Schenectady County

Ethics board to hear complaint against Rotterdam deputy supervisor

The director of Rotterdam Emergency Medical Service’s complaint against Deputy Supervisor Wayne Cald

The director of Rotterdam Emergency Medical Service’s complaint against Deputy Supervisor Wayne Calder will go before the town Ethics Board tonight.

The public meeting is set for 6 p.m. at Town Hall.

In the complaint filed in early December, REMS Director of Operations Dean Romano alleged Calder repeatedly voted on issues related to emergency services when his son-in-law works for Mohawk Ambulance, a for-profit group that has sought to be the town’s emergency service provider for more than a decade.

“I think they need to investigate him, and he needs to be disciplined for what he’s done,” Romano said at the time.

Calder previously said his voting on such issues wasn’t a conflict because he hasn’t received any financial benefit or gift from Mohawk.

Romano also asked that town Supervisor Harry Buffardi sign an emergency services contract as defined in a request for proposals issued by the Town Board in December 2013 and that Calder be removed from the board “to prevent further unethical behavior.”

The Town Board voted 3-2 to award the contract to REMS, the town’s longtime nonprofit emergency service provider, over Mohawk, but negotiations have been ongoing ever since.

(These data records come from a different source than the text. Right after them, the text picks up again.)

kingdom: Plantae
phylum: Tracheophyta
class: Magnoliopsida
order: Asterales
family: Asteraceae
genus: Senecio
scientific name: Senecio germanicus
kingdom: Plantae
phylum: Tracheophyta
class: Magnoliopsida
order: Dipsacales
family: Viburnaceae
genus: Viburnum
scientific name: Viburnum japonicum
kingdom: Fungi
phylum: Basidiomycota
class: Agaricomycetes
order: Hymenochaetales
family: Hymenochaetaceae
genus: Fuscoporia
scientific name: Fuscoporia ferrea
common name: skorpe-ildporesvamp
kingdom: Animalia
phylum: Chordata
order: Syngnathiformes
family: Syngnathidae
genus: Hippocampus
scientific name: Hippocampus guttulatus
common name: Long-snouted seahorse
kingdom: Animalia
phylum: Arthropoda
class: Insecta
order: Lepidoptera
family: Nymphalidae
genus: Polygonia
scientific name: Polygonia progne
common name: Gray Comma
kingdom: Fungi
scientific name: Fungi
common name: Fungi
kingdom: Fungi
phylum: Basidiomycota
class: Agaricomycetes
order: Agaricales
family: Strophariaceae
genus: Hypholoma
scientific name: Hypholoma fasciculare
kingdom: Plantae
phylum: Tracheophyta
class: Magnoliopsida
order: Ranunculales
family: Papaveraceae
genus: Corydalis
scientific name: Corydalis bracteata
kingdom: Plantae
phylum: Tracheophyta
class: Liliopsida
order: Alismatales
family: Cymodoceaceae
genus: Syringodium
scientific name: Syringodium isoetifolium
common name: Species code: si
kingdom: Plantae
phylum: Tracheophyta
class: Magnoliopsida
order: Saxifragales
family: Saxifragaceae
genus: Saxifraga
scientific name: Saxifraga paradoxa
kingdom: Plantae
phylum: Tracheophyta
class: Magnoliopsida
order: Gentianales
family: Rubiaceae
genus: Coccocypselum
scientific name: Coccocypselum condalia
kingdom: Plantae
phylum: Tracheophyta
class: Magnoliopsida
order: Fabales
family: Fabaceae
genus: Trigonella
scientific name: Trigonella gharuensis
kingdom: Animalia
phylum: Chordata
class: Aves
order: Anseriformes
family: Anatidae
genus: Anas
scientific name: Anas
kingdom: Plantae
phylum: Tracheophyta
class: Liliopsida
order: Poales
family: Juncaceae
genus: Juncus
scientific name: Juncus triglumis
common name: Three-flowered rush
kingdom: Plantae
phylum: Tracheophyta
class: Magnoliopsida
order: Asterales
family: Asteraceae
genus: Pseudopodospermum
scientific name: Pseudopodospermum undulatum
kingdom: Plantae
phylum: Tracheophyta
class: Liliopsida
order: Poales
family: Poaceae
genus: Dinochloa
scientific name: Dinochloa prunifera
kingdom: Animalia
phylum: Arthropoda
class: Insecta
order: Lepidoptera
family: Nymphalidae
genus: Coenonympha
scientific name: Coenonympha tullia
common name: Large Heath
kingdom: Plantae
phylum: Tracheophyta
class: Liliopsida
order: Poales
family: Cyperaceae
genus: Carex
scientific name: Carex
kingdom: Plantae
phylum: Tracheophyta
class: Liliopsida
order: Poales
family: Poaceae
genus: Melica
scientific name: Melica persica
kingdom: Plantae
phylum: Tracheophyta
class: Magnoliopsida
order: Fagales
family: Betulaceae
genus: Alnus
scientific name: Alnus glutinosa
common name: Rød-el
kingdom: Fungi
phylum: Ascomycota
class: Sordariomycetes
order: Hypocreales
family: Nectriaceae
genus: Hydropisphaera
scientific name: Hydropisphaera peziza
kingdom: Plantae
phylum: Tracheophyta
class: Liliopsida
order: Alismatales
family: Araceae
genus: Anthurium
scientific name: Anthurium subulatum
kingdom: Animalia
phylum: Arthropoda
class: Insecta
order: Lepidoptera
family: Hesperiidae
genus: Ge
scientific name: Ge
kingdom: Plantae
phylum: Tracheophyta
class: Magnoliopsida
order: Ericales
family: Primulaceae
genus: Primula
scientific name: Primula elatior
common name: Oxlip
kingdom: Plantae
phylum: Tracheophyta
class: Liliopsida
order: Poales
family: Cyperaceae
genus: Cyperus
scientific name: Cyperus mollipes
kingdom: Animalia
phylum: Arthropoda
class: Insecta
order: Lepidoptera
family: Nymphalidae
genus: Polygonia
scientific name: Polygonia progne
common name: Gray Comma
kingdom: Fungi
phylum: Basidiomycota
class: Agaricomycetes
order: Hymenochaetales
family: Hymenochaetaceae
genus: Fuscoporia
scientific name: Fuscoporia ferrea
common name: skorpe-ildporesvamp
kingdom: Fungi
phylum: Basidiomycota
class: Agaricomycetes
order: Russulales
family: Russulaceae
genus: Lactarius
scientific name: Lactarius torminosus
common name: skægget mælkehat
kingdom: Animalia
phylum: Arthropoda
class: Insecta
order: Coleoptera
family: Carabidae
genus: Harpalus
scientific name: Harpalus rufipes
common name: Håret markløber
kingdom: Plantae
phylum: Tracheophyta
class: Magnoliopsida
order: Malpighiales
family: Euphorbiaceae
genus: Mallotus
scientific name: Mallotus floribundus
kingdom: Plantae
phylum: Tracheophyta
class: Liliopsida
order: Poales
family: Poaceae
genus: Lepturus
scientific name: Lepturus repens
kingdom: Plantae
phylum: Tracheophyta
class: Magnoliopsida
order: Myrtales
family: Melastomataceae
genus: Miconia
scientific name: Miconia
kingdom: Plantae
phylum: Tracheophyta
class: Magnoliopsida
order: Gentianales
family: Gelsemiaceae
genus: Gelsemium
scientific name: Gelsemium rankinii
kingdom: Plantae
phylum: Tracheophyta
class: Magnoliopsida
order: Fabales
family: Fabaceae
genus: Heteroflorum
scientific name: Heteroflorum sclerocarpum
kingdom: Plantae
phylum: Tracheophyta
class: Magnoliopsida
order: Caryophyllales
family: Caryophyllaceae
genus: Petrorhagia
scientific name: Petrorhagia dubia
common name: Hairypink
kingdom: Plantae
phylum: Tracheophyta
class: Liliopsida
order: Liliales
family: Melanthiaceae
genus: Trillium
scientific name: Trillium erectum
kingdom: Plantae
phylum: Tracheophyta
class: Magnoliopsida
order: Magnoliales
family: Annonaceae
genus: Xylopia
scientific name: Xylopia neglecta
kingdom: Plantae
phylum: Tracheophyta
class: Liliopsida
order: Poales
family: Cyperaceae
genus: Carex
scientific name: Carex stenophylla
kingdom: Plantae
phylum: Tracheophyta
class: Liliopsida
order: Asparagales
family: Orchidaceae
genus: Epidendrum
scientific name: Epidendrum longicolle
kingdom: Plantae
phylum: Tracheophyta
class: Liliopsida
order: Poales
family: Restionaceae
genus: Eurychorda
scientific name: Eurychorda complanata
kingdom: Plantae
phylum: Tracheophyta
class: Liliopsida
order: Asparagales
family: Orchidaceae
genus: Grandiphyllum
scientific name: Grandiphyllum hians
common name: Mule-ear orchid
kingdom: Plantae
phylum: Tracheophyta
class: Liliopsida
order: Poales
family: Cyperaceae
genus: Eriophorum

Calder and Buffardi voted against giving REMS the five-year contract.

In a letter to Ethics Board Chairwoman Maria DelMonico dated Monday, Romano expressed his “confusion and concern” with how the board has handled the complaint.

He wrote that he was invited to attend a Jan. 29 meeting, but was instructed not to bring his attorney, adding that the town attorney dominated the meeting’s conversation. At a second meeting on Feb. 11, Romano wrote, Calder objected to his attendance and Romano was dismissed before the meeting began.

“I have not had an ample opportunity to present my situation to the Ethics Board,” he wrote.

DelMonico could not be reached for comment Tuesday, but Donald DeAngelus, the board’s attorney, confirmed Romano was dismissed from the second meeting, at Calder’s request. He said it was justified, however, because Calder wasn’t present when Romano spoke to the board Jan. 29.

“I don’t know what he’s got to say,” DeAngelus said Tuesday, referring to Romano. “He can say it tomorrow if he wants to.”

DeAngelus said the board could vote on the matter Wednesday night, but would have to do so in executive session after comments are heard at the meeting. He cited a section of the Town Code that says “no meeting or proceeding of the Ethics Board shall be open to the public, except upon the request of the town officer or employee under investigation, or as expressly provided otherwise by the Town Board.”

In his letter, Romano said he did not expect the Ethics Board to recommend that Calder be removed from the Town Board.

“I do expect that the Ethics Board would find his behavior unethical,” he wrote.